Here’s an excerpt from a great little essay by Animation Obsessive:
By the time Art Clokey met him, Vorkapich was one of Hollywood’s most influential film artists. His specialty was montage: collapsing time, overlaying images, cutting in unreal ways. These techniques came from the avant-garde, but Vorkapich had used them in films as mainstream as Mr. Smith Goes to Washington (1939), where Frank Capra had him oversee the tour sequence.
In the end, avant-garde does mean vanguard. The middle guard and rearguard get to the same place — it just takes a bit more time.
In the late ‘40s, Vorkapich became a teacher at the University of Southern California. He was as eloquent, persuasive and passionate about film as ever — he’d developed a whole philosophy about it, which had a big influence on the school. Clokey, a seminary dropout who’d moved into film studies, became one of his key disciples.
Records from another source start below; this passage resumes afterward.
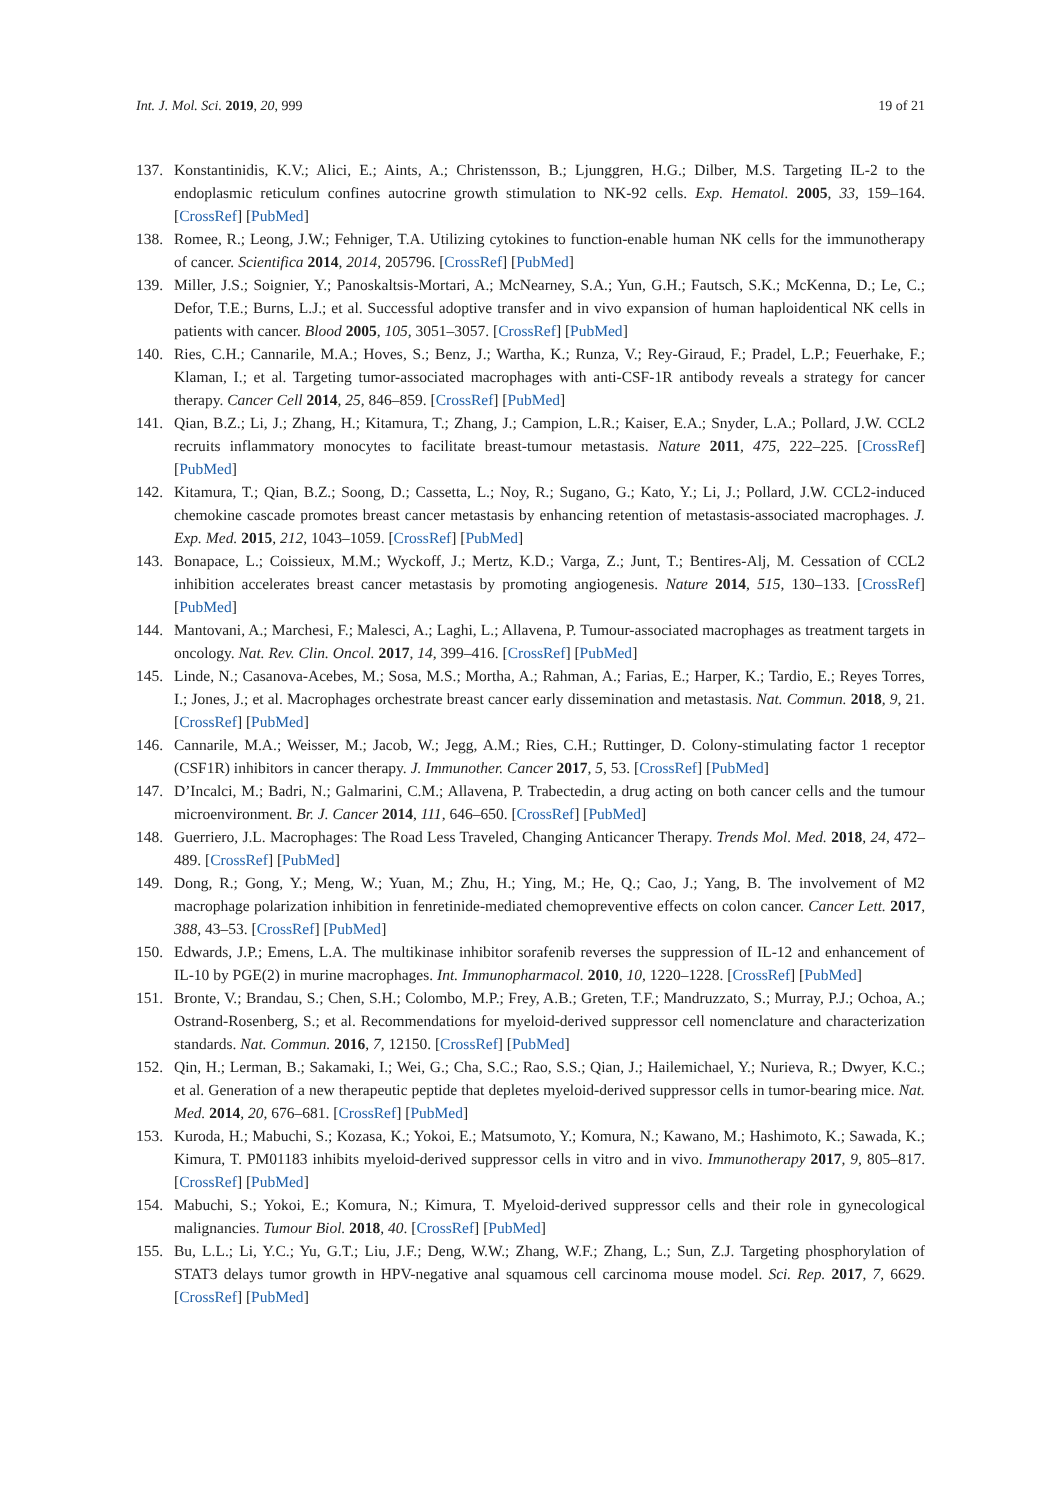Int. J. Mol. Sci. 2019, 20, 999 19 of 21
137. Konstantinidis, K.V.; Alici, E.; Aints, A.; Christensson, B.; Ljunggren, H.G.; Dilber, M.S. Targeting IL-2 to the endoplasmic reticulum confines autocrine growth stimulation to NK-92 cells. Exp. Hematol. 2005, 33, 159–164. [CrossRef] [PubMed]
138. Romee, R.; Leong, J.W.; Fehniger, T.A. Utilizing cytokines to function-enable human NK cells for the immunotherapy of cancer. Scientifica 2014, 2014, 205796. [CrossRef] [PubMed]
139. Miller, J.S.; Soignier, Y.; Panoskaltsis-Mortari, A.; McNearney, S.A.; Yun, G.H.; Fautsch, S.K.; McKenna, D.; Le, C.; Defor, T.E.; Burns, L.J.; et al. Successful adoptive transfer and in vivo expansion of human haploidentical NK cells in patients with cancer. Blood 2005, 105, 3051–3057. [CrossRef] [PubMed]
140. Ries, C.H.; Cannarile, M.A.; Hoves, S.; Benz, J.; Wartha, K.; Runza, V.; Rey-Giraud, F.; Pradel, L.P.; Feuerhake, F.; Klaman, I.; et al. Targeting tumor-associated macrophages with anti-CSF-1R antibody reveals a strategy for cancer therapy. Cancer Cell 2014, 25, 846–859. [CrossRef] [PubMed]
141. Qian, B.Z.; Li, J.; Zhang, H.; Kitamura, T.; Zhang, J.; Campion, L.R.; Kaiser, E.A.; Snyder, L.A.; Pollard, J.W. CCL2 recruits inflammatory monocytes to facilitate breast-tumour metastasis. Nature 2011, 475, 222–225. [CrossRef] [PubMed]
142. Kitamura, T.; Qian, B.Z.; Soong, D.; Cassetta, L.; Noy, R.; Sugano, G.; Kato, Y.; Li, J.; Pollard, J.W. CCL2-induced chemokine cascade promotes breast cancer metastasis by enhancing retention of metastasis-associated macrophages. J. Exp. Med. 2015, 212, 1043–1059. [CrossRef] [PubMed]
143. Bonapace, L.; Coissieux, M.M.; Wyckoff, J.; Mertz, K.D.; Varga, Z.; Junt, T.; Bentires-Alj, M. Cessation of CCL2 inhibition accelerates breast cancer metastasis by promoting angiogenesis. Nature 2014, 515, 130–133. [CrossRef] [PubMed]
144. Mantovani, A.; Marchesi, F.; Malesci, A.; Laghi, L.; Allavena, P. Tumour-associated macrophages as treatment targets in oncology. Nat. Rev. Clin. Oncol. 2017, 14, 399–416. [CrossRef] [PubMed]
145. Linde, N.; Casanova-Acebes, M.; Sosa, M.S.; Mortha, A.; Rahman, A.; Farias, E.; Harper, K.; Tardio, E.; Reyes Torres, I.; Jones, J.; et al. Macrophages orchestrate breast cancer early dissemination and metastasis. Nat. Commun. 2018, 9, 21. [CrossRef] [PubMed]
146. Cannarile, M.A.; Weisser, M.; Jacob, W.; Jegg, A.M.; Ries, C.H.; Ruttinger, D. Colony-stimulating factor 1 receptor (CSF1R) inhibitors in cancer therapy. J. Immunother. Cancer 2017, 5, 53. [CrossRef] [PubMed]
147. D’Incalci, M.; Badri, N.; Galmarini, C.M.; Allavena, P. Trabectedin, a drug acting on both cancer cells and the tumour microenvironment. Br. J. Cancer 2014, 111, 646–650. [CrossRef] [PubMed]
148. Guerriero, J.L. Macrophages: The Road Less Traveled, Changing Anticancer Therapy. Trends Mol. Med. 2018, 24, 472–489. [CrossRef] [PubMed]
149. Dong, R.; Gong, Y.; Meng, W.; Yuan, M.; Zhu, H.; Ying, M.; He, Q.; Cao, J.; Yang, B. The involvement of M2 macrophage polarization inhibition in fenretinide-mediated chemopreventive effects on colon cancer. Cancer Lett. 2017, 388, 43–53. [CrossRef] [PubMed]
150. Edwards, J.P.; Emens, L.A. The multikinase inhibitor sorafenib reverses the suppression of IL-12 and enhancement of IL-10 by PGE(2) in murine macrophages. Int. Immunopharmacol. 2010, 10, 1220–1228. [CrossRef] [PubMed]
151. Bronte, V.; Brandau, S.; Chen, S.H.; Colombo, M.P.; Frey, A.B.; Greten, T.F.; Mandruzzato, S.; Murray, P.J.; Ochoa, A.; Ostrand-Rosenberg, S.; et al. Recommendations for myeloid-derived suppressor cell nomenclature and characterization standards. Nat. Commun. 2016, 7, 12150. [CrossRef] [PubMed]
152. Qin, H.; Lerman, B.; Sakamaki, I.; Wei, G.; Cha, S.C.; Rao, S.S.; Qian, J.; Hailemichael, Y.; Nurieva, R.; Dwyer, K.C.; et al. Generation of a new therapeutic peptide that depletes myeloid-derived suppressor cells in tumor-bearing mice. Nat. Med. 2014, 20, 676–681. [CrossRef] [PubMed]
153. Kuroda, H.; Mabuchi, S.; Kozasa, K.; Yokoi, E.; Matsumoto, Y.; Komura, N.; Kawano, M.; Hashimoto, K.; Sawada, K.; Kimura, T. PM01183 inhibits myeloid-derived suppressor cells in vitro and in vivo. Immunotherapy 2017, 9, 805–817. [CrossRef] [PubMed]
154. Mabuchi, S.; Yokoi, E.; Komura, N.; Kimura, T. Myeloid-derived suppressor cells and their role in gynecological malignancies. Tumour Biol. 2018, 40. [CrossRef] [PubMed]
155. Bu, L.L.; Li, Y.C.; Yu, G.T.; Liu, J.F.; Deng, W.W.; Zhang, W.F.; Zhang, L.; Sun, Z.J. Targeting phosphorylation of STAT3 delays tumor growth in HPV-negative anal squamous cell carcinoma mouse model. Sci. Rep. 2017, 7, 6629. [CrossRef] [PubMed]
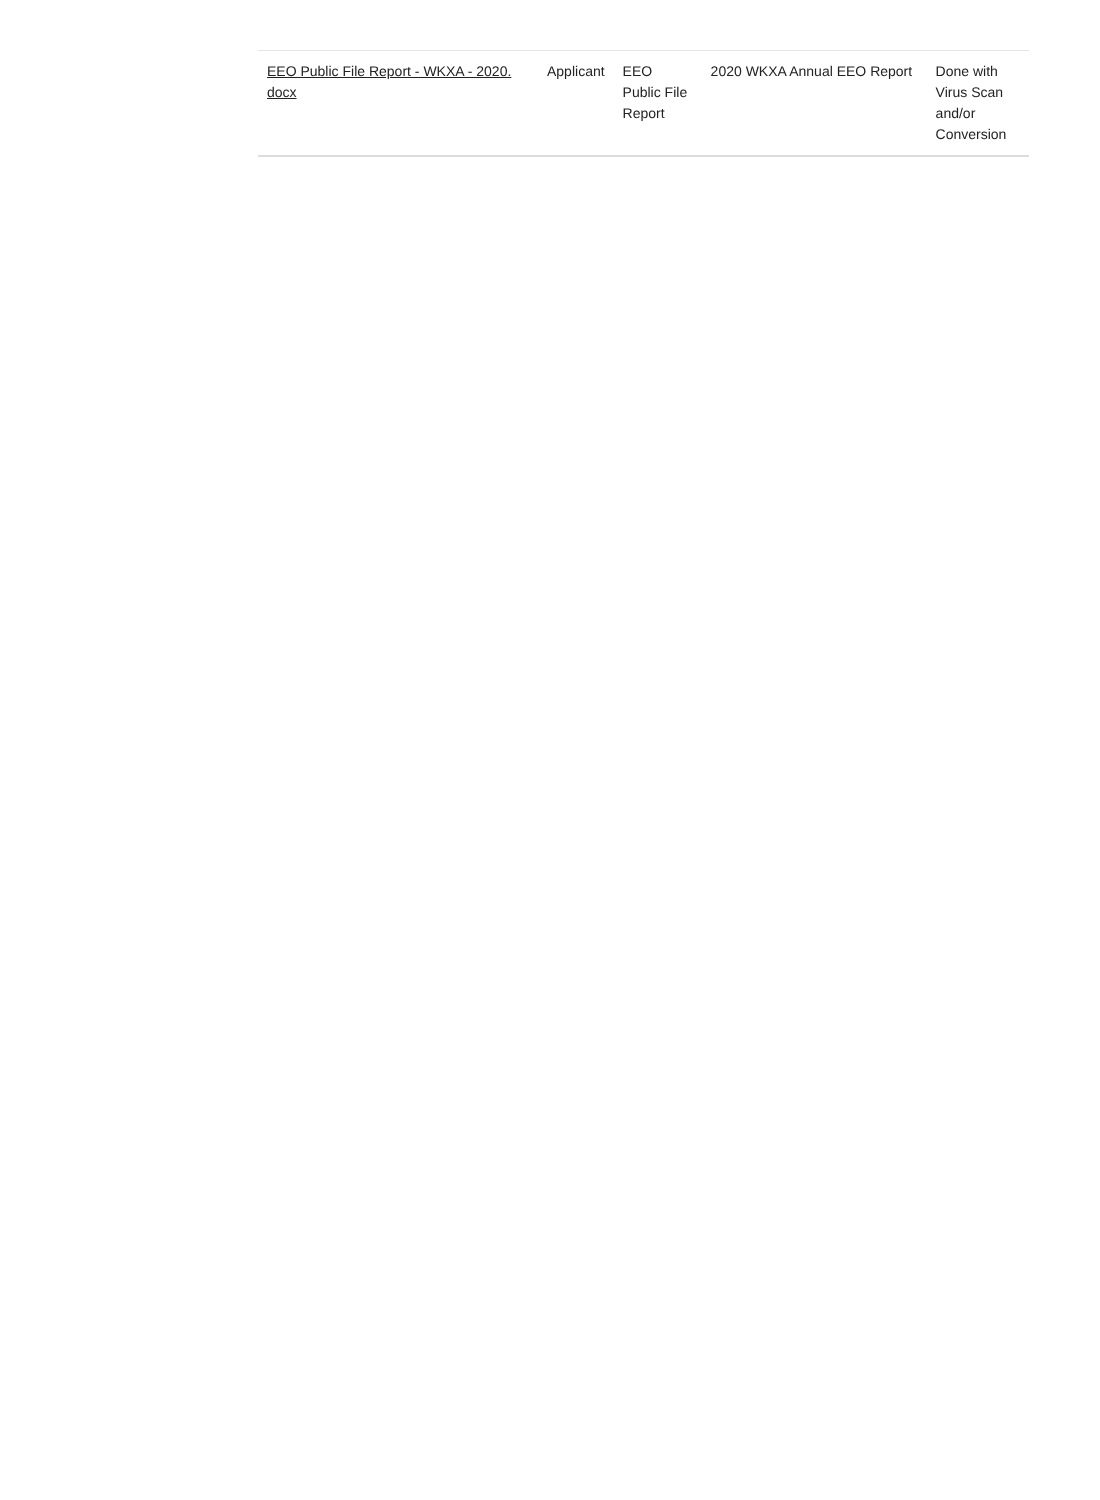| EEO Public File Report - WKXA - 2020. docx | Applicant | EEO Public File Report | 2020 WKXA Annual EEO Report | Done with Virus Scan and/or Conversion |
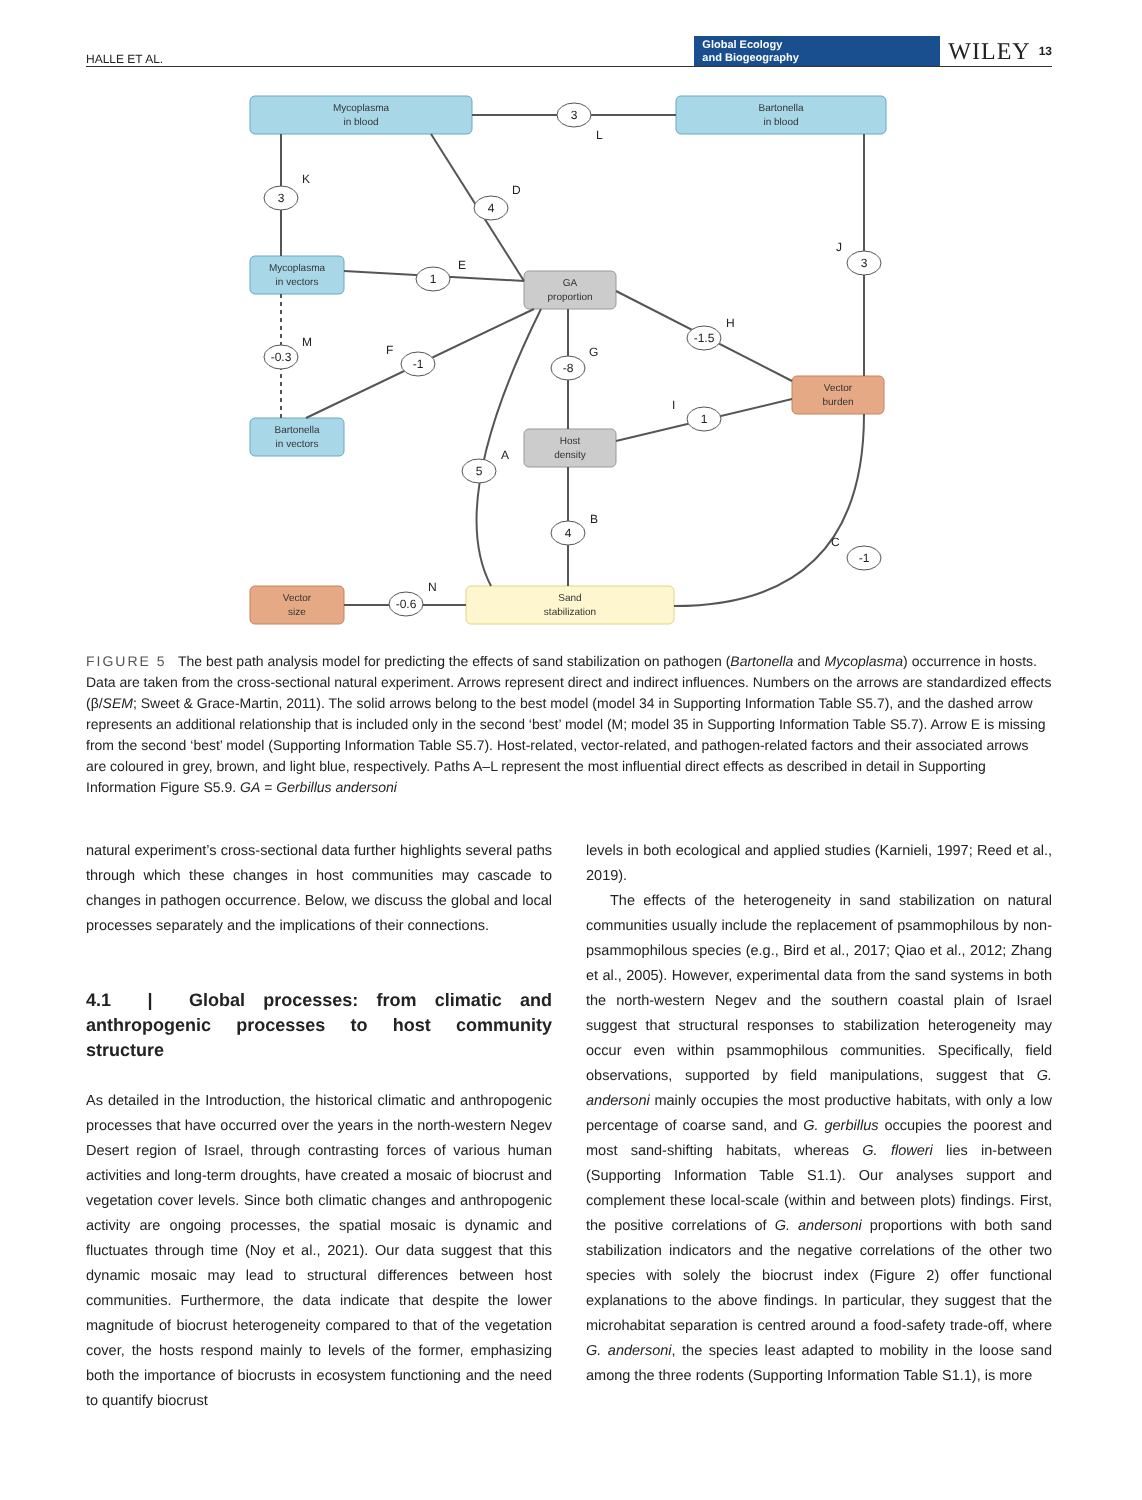HALLE ET AL. Global Ecology
and Biogeography WILEY 13
Mycoplasma
in blood
Bartonella
in blood
Mycoplasma
in vectors
Bartonella
in vectors
GA
proportion
Host
density
Vector
burden
Vector
size
Sand
stabilization
3
3
4
1
3
-0.3
-1
-8
-1.5
1
5
4
-1
-0.6
L
K
D
E
J
M
F
G
H
I
A
B
C
N
FIGURE 5 The best path analysis model for predicting the effects of sand stabilization on pathogen (Bartonella and Mycoplasma) occurrence in hosts. Data are taken from the cross-sectional natural experiment. Arrows represent direct and indirect influences. Numbers on the arrows are standardized effects (β/SEM; Sweet & Grace-Martin, 2011). The solid arrows belong to the best model (model 34 in Supporting Information Table S5.7), and the dashed arrow represents an additional relationship that is included only in the second ‘best’ model (M; model 35 in Supporting Information Table S5.7). Arrow E is missing from the second ‘best’ model (Supporting Information Table S5.7). Host-related, vector-related, and pathogen-related factors and their associated arrows are coloured in grey, brown, and light blue, respectively. Paths A–L represent the most influential direct effects as described in detail in Supporting Information Figure S5.9. GA = Gerbillus andersoni
natural experiment’s cross-sectional data further highlights several paths through which these changes in host communities may cascade to changes in pathogen occurrence. Below, we discuss the global and local processes separately and the implications of their connections.
4.1 | Global processes: from climatic and anthropogenic processes to host community structure
As detailed in the Introduction, the historical climatic and anthropogenic processes that have occurred over the years in the north-western Negev Desert region of Israel, through contrasting forces of various human activities and long-term droughts, have created a mosaic of biocrust and vegetation cover levels. Since both climatic changes and anthropogenic activity are ongoing processes, the spatial mosaic is dynamic and fluctuates through time (Noy et al., 2021). Our data suggest that this dynamic mosaic may lead to structural differences between host communities. Furthermore, the data indicate that despite the lower magnitude of biocrust heterogeneity compared to that of the vegetation cover, the hosts respond mainly to levels of the former, emphasizing both the importance of biocrusts in ecosystem functioning and the need to quantify biocrust
levels in both ecological and applied studies (Karnieli, 1997; Reed et al., 2019).
The effects of the heterogeneity in sand stabilization on natural communities usually include the replacement of psammophilous by non-psammophilous species (e.g., Bird et al., 2017; Qiao et al., 2012; Zhang et al., 2005). However, experimental data from the sand systems in both the north-western Negev and the southern coastal plain of Israel suggest that structural responses to stabilization heterogeneity may occur even within psammophilous communities. Specifically, field observations, supported by field manipulations, suggest that G. andersoni mainly occupies the most productive habitats, with only a low percentage of coarse sand, and G. gerbillus occupies the poorest and most sand-shifting habitats, whereas G. floweri lies in-between (Supporting Information Table S1.1). Our analyses support and complement these local-scale (within and between plots) findings. First, the positive correlations of G. andersoni proportions with both sand stabilization indicators and the negative correlations of the other two species with solely the biocrust index (Figure 2) offer functional explanations to the above findings. In particular, they suggest that the microhabitat separation is centred around a food-safety trade-off, where G. andersoni, the species least adapted to mobility in the loose sand among the three rodents (Supporting Information Table S1.1), is more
Clokey was especially taken by Vorkapich’s theory of kinesthetic filmmaking — the idea that moving images have simple, visceral impacts on the body. That we internalize the motion we see happening on screen. Vorkapich wroteWe react bodily, kinesthetically, to any visual change. As a rule the bigger the change the stronger the reaction. For example, in a sudden cut from a long view of an object to a very close view of it there is, always, an inevitable optical and kinesthetic impact, an explosive magnification, a sudden leap forward.
That was one of the many “kinesthetic” effects Vorkapich outlined. Clokey tested the theory in Gumbasia (1953), a piece of abstract claymation set to jazz. It’s a student’s attempt at a totally kinesthetic film — where “the distraction of recognizable forms” is removed, and only the sensations of motion remain. Gumbasia was, Clokey wrote, “an experiment in pure movement.”